The Wesleyan Young Socialists hosted a meeting on Monday, Nov. 25 to discuss the future of organizing following the election of former president Donald Trump earlier this month. Around 15 students were in attendance at the meeting, which featured a talk by Hartford Public Schools teacher and Workers’ Voice member Sean Phillips. The meeting was held at the College of Letters Library in Boger Hall and lasted two hours.
Wesleyan Young Socialists was founded by University students this semester. The organization meets on Fridays from 1 p.m. to 3 p.m. in Boger Hall. According to Rosa Pepper-Macias ’25, a founder of the organization, the open meetings have each attracted around 30 people.
In the wake of the presidential election earlier this month, groups like Wesleyan Young Socialists have begun to discuss what the future of left-wing political organizing looks like on and off college campuses. Some in the organization have pointed to the Workers’ Voice to outline a strategy for left-wing activism.
Workers’ Voice is a self-described “revolutionary socialist organization” founded in 2022. The group aims to create a Marxist labor party in the United States to oppose the Democratic and Republican parties, seen as pro-capitalist institutions, as a path towards formulating a new socialist society.
“[Our] ultimate goal [is] building a party that is capable of mobilizing the working class to lead a revolution and take over state power,” a Workers’ Voice pamphlet distributed at the meeting read.

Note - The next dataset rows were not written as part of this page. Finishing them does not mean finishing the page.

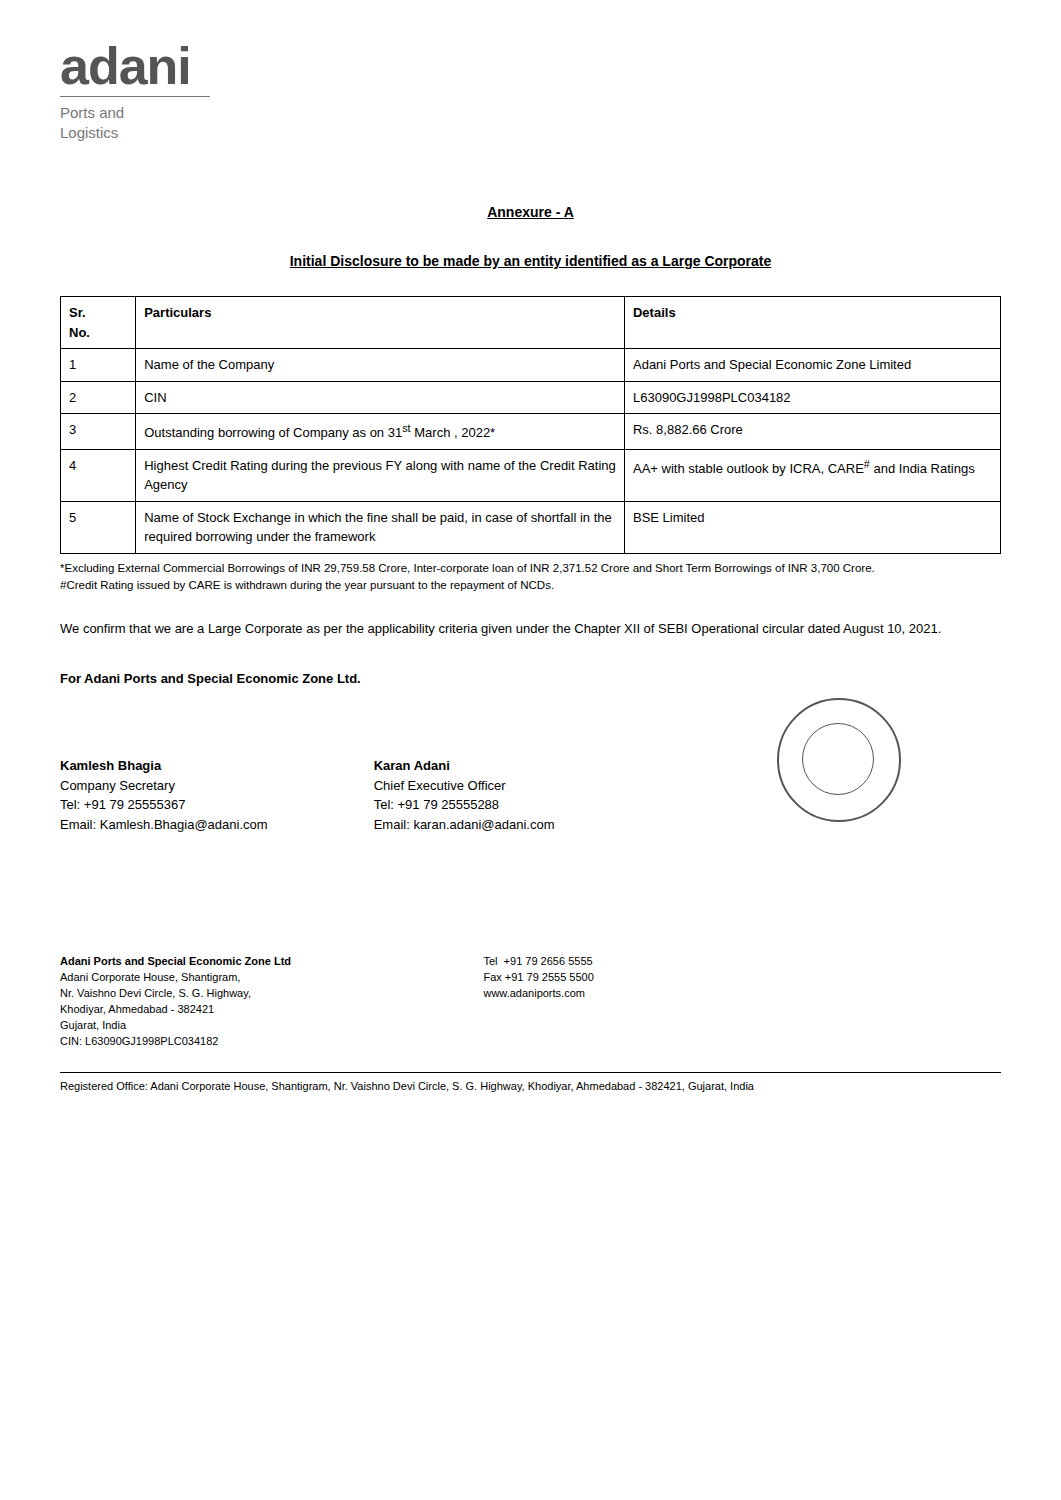adani
Ports and
Logistics
Annexure - A
Initial Disclosure to be made by an entity identified as a Large Corporate
| Sr. No. | Particulars | Details |
| --- | --- | --- |
| 1 | Name of the Company | Adani Ports and Special Economic Zone Limited |
| 2 | CIN | L63090GJ1998PLC034182 |
| 3 | Outstanding borrowing of Company as on 31 st March , 2022* | Rs. 8,882.66 Crore |
| 4 | Highest Credit Rating during the previous FY along with name of the Credit Rating Agency | AA+ with stable outlook by ICRA, CARE # and India Ratings |
| 5 | Name of Stock Exchange in which the fine shall be paid, in case of shortfall in the required borrowing under the framework | BSE Limited |
*Excluding External Commercial Borrowings of INR 29,759.58 Crore, Inter-corporate loan of INR 2,371.52 Crore and Short Term Borrowings of INR 3,700 Crore.
#Credit Rating issued by CARE is withdrawn during the year pursuant to the repayment of NCDs.
We confirm that we are a Large Corporate as per the applicability criteria given under the Chapter XII of SEBI Operational circular dated August 10, 2021.
For Adani Ports and Special Economic Zone Ltd.
| Kamlesh Bhagia Company Secretary Tel: +91 79 25555367 Email: Kamlesh.Bhagia@adani.com | Karan Adani Chief Executive Officer Tel: +91 79 25555288 Email: karan.adani@adani.com |
| Adani Ports and Special Economic Zone Ltd Adani Corporate House, Shantigram, Nr. Vaishno Devi Circle, S. G. Highway, Khodiyar, Ahmedabad - 382421 Gujarat, India CIN: L63090GJ1998PLC034182 | Tel +91 79 2656 5555 Fax +91 79 2555 5500 www.adaniports.com |
Registered Office: Adani Corporate House, Shantigram, Nr. Vaishno Devi Circle, S. G. Highway, Khodiyar, Ahmedabad - 382421, Gujarat, India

The event began at 5 p.m. with remarks by Phillips. He began by criticizing the Democratic Party for abandoning the working class and left-wing policies during their 2024 campaign.
“[The Democrats] will abandon any and all principles they feel it is necessary to in order to defend that system and their role in it—they are not part of any resistance, and they can’t be,” Phillips said. “They are part of the institutions which Trump is now the elected head of, and they will defer to him and prostrate in loyalty to the institutions, because what is most important to them is the continued smooth functioning of the capitalist state.”
Phillips also warned about the dangers of the incoming Trump administration.
“Such power in the hands of Donald Trump is a carte blanche for upending and crippling many of the community nonprofits which are likely to compose a part of efforts in defense of immigrants and others under attack by the new administration,” Phillips said. “Do we really think that Trump will not revoke the nonprofit status of immigrant defense organizations which attempt to organize resistance to his promised militarized roundup of immigrants for deportation? What about the nonprofits which provide much needed resources to our underserved schools? Will they lose their status for ‘supporting critical race theory’ or for ‘DEI practices?’”
Phillips invoked the history of revolutionary socialism in creating better conditions for working people as he exhorted attendees to take action.
“Our power is not individual or in small groups,” Phillips said. “Our power is in mass activity. A small group of activists blocking a plant gate will not stop production for long, but organizing the workers in that factory to go on strike or down tools in solidarity with community activists.”
After Phillips spoke, attendees joined in an open discussion about the future of socialist and labor activism under the Trump administration. Topics discussed included possible disruptions to the National Labor Relations Board under Trump, how the Democratic Party has lost working-class voters, and the history of revolutionary socialist action on university campuses.